The sparse approximation algorithm implemented in SVM^struct is described in [1][2]. The implementation is based on the SVM^light quadratic optimizer [3].

Existing Instantiations

SVM^struct can be thought of as an API for implementing different kinds of complex prediction algorithms. Currently, we have implemented the following learning tasks:

SVM^align: Learning to align sequences. Given examples of how sequence pairs align, the goal is to learn the substitution matrix as well as the insertion and deletion costs of operations so that one can predict alignments of new sequences.
More information and source code.
SVM^pcfg: Learns a weighted context free grammar from examples. Training examples (e.g. for natural language parsing) specify the sentence along with the correct parse tree. The goal is to predict the parse tree of new sentences.
More information and source code coming soon.
SVM^hmm: Learns a Markov model from examples. Training examples (e.g. for part-of-speech tagging) specify the sequence of words along with the correct assignment of tags (i.e. states). The goal is to predict the tag sequences for new sentences.
More information and source code coming soon.

Please let me know, if you want me to add your implementations to this list.
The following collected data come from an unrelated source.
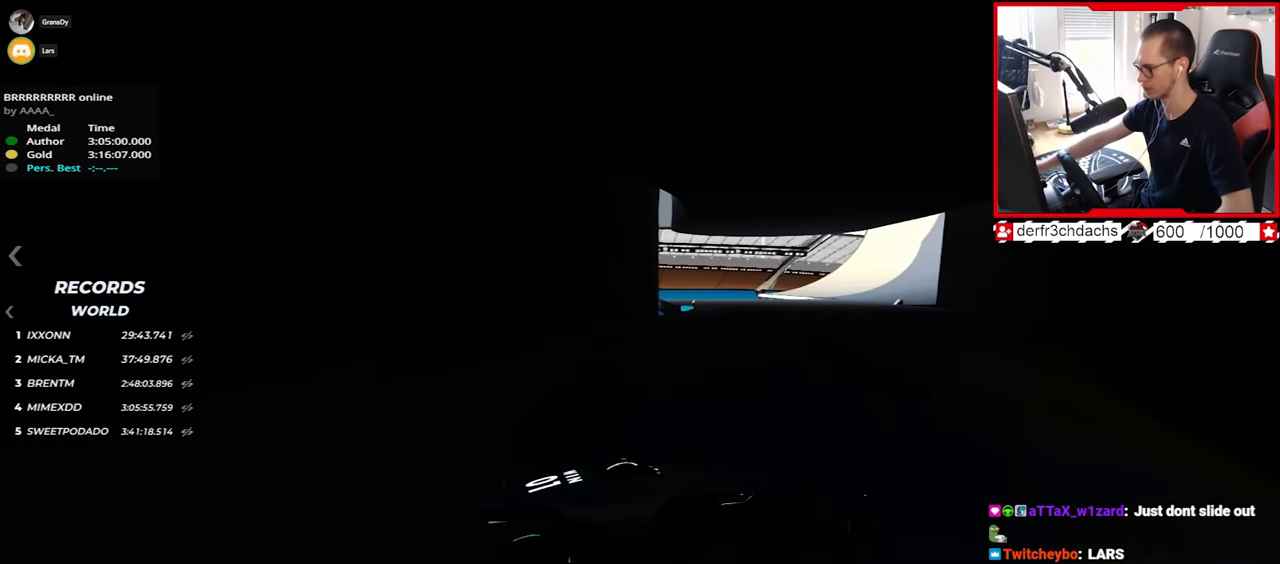
{"keys": ["left", "up"], "events": [[183, "down", "down"], [250, "down", "up"]]}
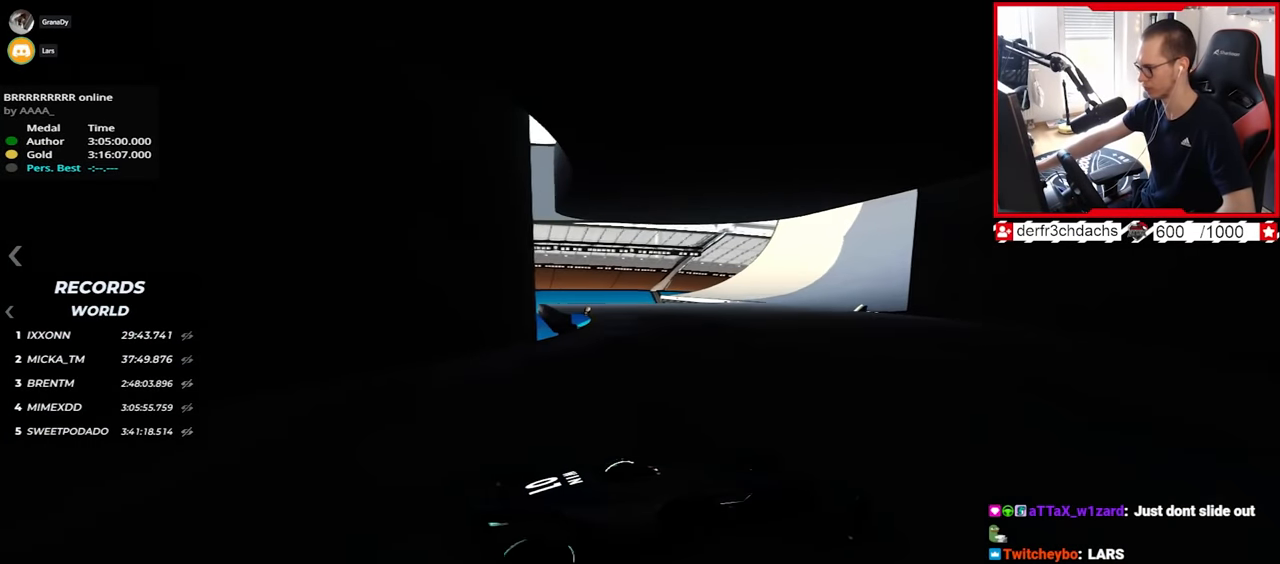
{"keys": ["left", "up"], "events": []}
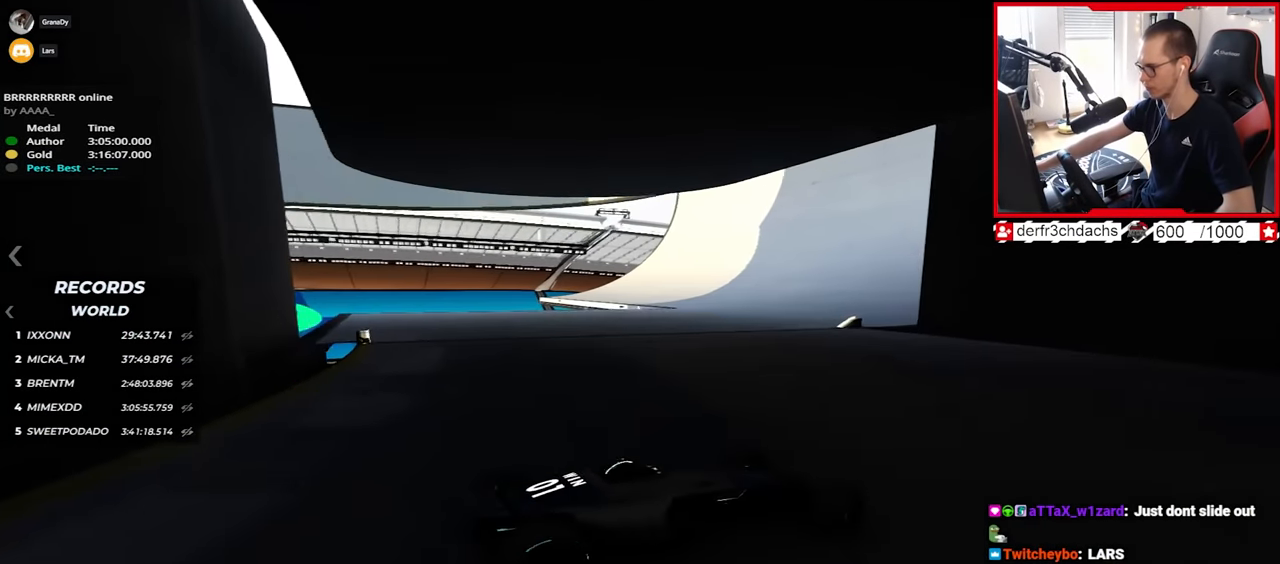
{"keys": ["left", "up"], "events": []}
Source Code for Implementing your Own Instantiation

Instead of using one of the existing instantiations of SVM^struct listed above, you can implement your own. SVM^struct contains an API that let's you specialize the general sparse approximation training algorithm for your particular application. Referring to the algorithm as presented in [1], you merely need to provide the code for the following:

A function for computing the feature vector Psi.
A function for computing the argmax of the linear discriminant function.
A loss function.

You can download the source code of the algorithm and the API from the following location:

      http://kodiak.cs.cornell.edu/svm_struct/current/svm_struct.tar.gz

The archive contains the source code of the most recent version of SVM^struct as well as the source code of the SVM^light quadratic optimizer. Unpack the archive using the shell command:

      gunzip –c svm_struct.tar.gz | tar xvf –

This expands the archive into the current directory, which now contains all relevant files. You can compile SVM^struct with the empty API using the command:

      make

It will output some warnings, since the functions of the API are only templates and do not return values as required. However, it should produce the executable svm_struct_learn. To implement your own instantiation, you will need to edit the follwoing files:

svm_struct_api.c
svm_struct_api_types.h

Both files already contain empty templates. The first file contains the type definitions that need to be changed. PATTERN is the structure for storing the x-part of an example (x,y), LABEL is the y-part. The learned model will be stored in STRUCTMODEL. Finally, STRUCT_LEARN_PARM can be used to store any parameters that you might want to pass to the function. The second file contains the function you need to implement. See the documentation in the file for details. You might also want to look at the other instantiations of SVM^struct for examples of how to use the API. A more detailed tutorial and an alpha version of SVM^struct will be available soon.

How to Use

Compiling creates the executable svm_struct_learn, which performs the learning. Usage is much like SVM^light. You call it like

      svm_struct_learn -c 1.0 train.dat model.dat

which trains and SVM on the training set train.dat and outputs the learned rule to model.dat using the regularization parameter C set to 1.0. The format of the train file and the model file depend on the particular instantiation of SVM^struct. Other options are:

General options:
         -?          -> this help
         -v [0..3]   -> verbosity level (default 1)
         -y [0..3]   -> verbosity level for svm_light (default 0)
Learning options:
         -c float    -> C: trade-off between training error
                        and margin (default 0.01)
         -d [1,2]    -> L-norm to use for slack variables. Use 1 for L1-norm,
                        use 2 for squared slacks. (default 1)
         -r [0..]    -> Slack rescaling method to use for loss.
                        1: slack rescaling
                        2: margin rescaling
                        (default 1)
         -l [0..]    -> Loss function to use.
                        0: zero/one loss
                        (default 0)
Optimization options (see [1]):
         -q [2..]    -> maximum size of QP-subproblems (default 10)
         -n [2..q]   -> number of new variables entering the working set
                        in each iteration (default n = q). Set n eps: Allow that error for termination criterion
                        (default 0.01)
         -h [5..]    -> number of iterations a variable needs to be
                        optimal before considered for shrinking (default 100)
Output options:
         -a string   -> write all alphas to this file after learning
                        (in the same order as in the training set)
Structure learning options:
         -u* string  -> custom parameters that can be adapted for struct
                        learning. The * can be replaced by any character
                        and there can be multiple options starting with -u.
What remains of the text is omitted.